Though she still couldn’t clearly see the expression on St. Vincent’s face, she heard the gravely apologetic note in his voice. “I had no choice in the manner of your delivery, darling, or I would have made certain that you had been treated more gently. All I was told was that if I wanted you, I should come to collect you without delay, else you would be disposed of in some other manner. Knowing the countess, I wouldn’t have been surprised if she had elected to drown you like a cat in a sack.”

“Countess,” Lillian repeated faintly, still finding it difficult to maneuver her thick, swollen tongue. Saliva kept flooding her mouth, an aftereffect of the ether. “West-cliff …tell him…” Oh, how she wanted Marcus. She wanted his deep voice and loving hands, and the hard warmth of his body against hers. But Marcus didn’t know where she was, or what had happened to her.

“You’ve met with a change of fate, my pet,” St. Vincent said softly, stroking her hair again. It seemed that he could read her thoughts. “There’s no point in asking for Westcliff …you’re out of his reach now.”

Lillian floundered and strained to sit up, but all she succeeded in was nearly rolling onto the floor of the carriage.

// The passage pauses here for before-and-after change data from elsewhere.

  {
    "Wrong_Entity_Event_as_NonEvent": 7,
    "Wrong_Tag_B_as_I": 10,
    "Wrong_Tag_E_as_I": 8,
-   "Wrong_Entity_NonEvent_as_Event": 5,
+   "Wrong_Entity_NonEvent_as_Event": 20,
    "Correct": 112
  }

“Easy,” St. Vincent murmured, holding her in place with only the lightest pressure on her shoulders. “You’re not ready to sit on your own yet. No, don’t. You’ll make yourself ill.”

Though she despised herself for it, Lillian couldn’t prevent a whimper of distress as she collapsed back into his lap, her head falling weakly against his thigh. “What are you doing?” she managed to ask, panting for breath and striving to keep down her gorge. “Where are we going?”

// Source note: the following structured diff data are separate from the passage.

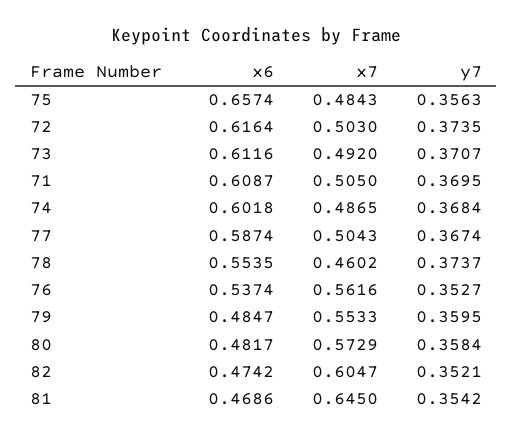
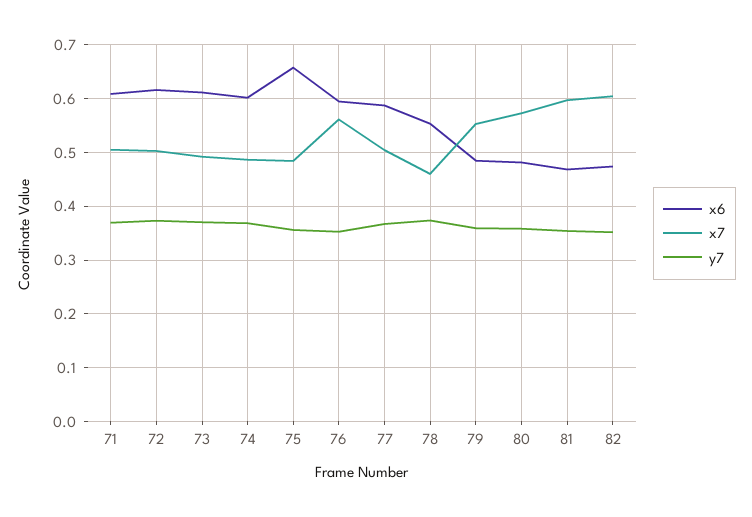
  {
    "x6": {
      "75": 0.6574,
      "72": 0.6164,
      "73": 0.6116,
      "71": 0.6087,
      "74": 0.6018,
      "77": 0.5874,
      "78": 0.5535,
-     "76": 0.5374,
+     "76": 0.6,
      "79": 0.4847,
      "80": 0.4817,
      "82": 0.4742,
      "81": 0.4686
    },
    "x7": {
      "75": 0.4843,
      "72": 0.503,
      "73": 0.492,
      "71": 0.505,
      "74": 0.4865,
      "77": 0.5043,
      "78": 0.4602,
      "76": 0.5616,
      "79": 0.5533,
      "80": 0.5729,
      "82": 0.6047,
-     "81": 0.645
+     "81": 0.6
    },
    "y7": {
      "75": 0.3563,
      "72": 0.3735,
      "73": 0.3707,
      "71": 0.3695,
      "74": 0.3684,
      "77": 0.3674,
      "78": 0.3737,
      "76": 0.3527,
      "79": 0.3595,
      "80": 0.3584,
      "82": 0.3521,
      "81": 0.3542
    }
  }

“To Gretna Green. We’re going to marry, sweet.”

It was difficult to think past the nausea and the instant panic. “I won’t cooperate,” Lillian finally whispered, swallowing and swallowing.

“I’m afraid you will,” he replied evenly. “I know of several methods to solicit your participation, though I would prefer not to cause you unnecessary pain. And after the ceremony, an expedient consummation will make the union permanent.”

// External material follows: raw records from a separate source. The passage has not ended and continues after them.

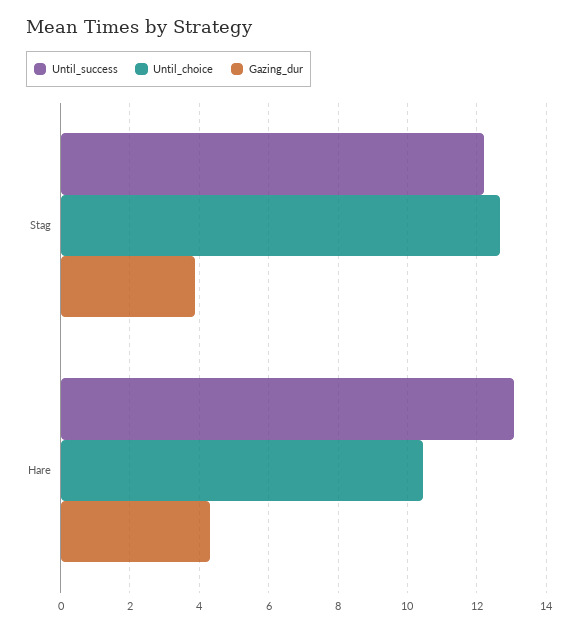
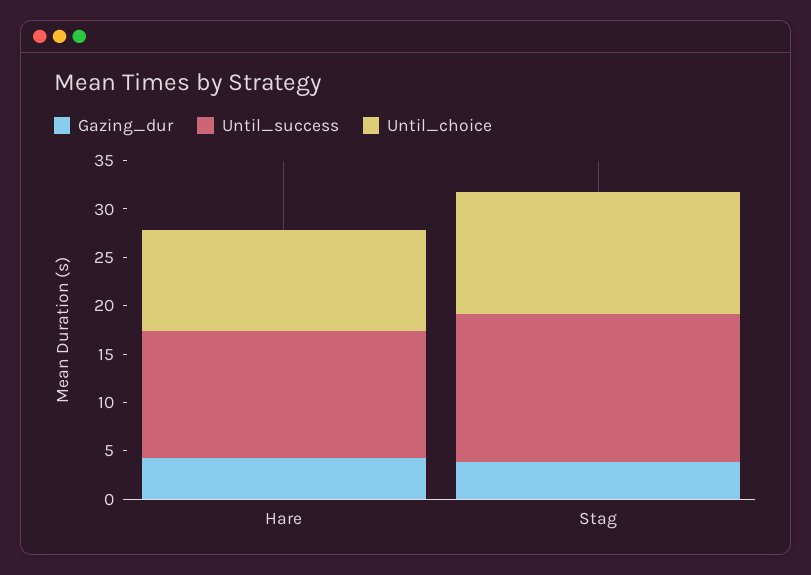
  {
    "Until_success": {
-     "Stag": 12.2,
+     "Stag": 15,
      "Hare": 13
    },
    "Until_choice": {
      "Stag": 12.6,
      "Hare": 10.4
    },
    "Gazing_dur": {
      "Stag": 3.8,
      "Hare": 4.4
    }
  }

“Westcliff won’t accept it,” she croaked. “No matter what you do. He’ll…he’ll take me away from you.”

St. Vincent’s voice was soft. “He will have no legal right to you by then, sweet. And I’ve known him far longer than you have, which is why I know that he won’t want you after I’ve taken you.”

“Not if it’s rape,” Lillian choked, flinching as she felt the easy slide of his palm over her shoulder. “He wouldn’t blame me.”

“It won’t be rape,” St. Vincent said gently. “If I know one thing, darling, it’s how to…well, I won’t boast. But rather than quibble over technicalities, I can assure you that although Westcliff won’t blame you, neither will he chance the possibility of his wife giving birth to another man’s bastard. Nor would he be able to accept a woman who has been defiled. He will—with reluctance, of course—inform you that it would probably be best for all parties concerned to leave things as they are. And then he’ll go on to marry the proper English girl that he should have chosen in the first place. Whereas you”—his finger traced the curve of her trembling cheek— “will do just fine for me. I daresay your family will reconcile themselves to me fairly soon. They’re the sort to make a virtue of necessity.”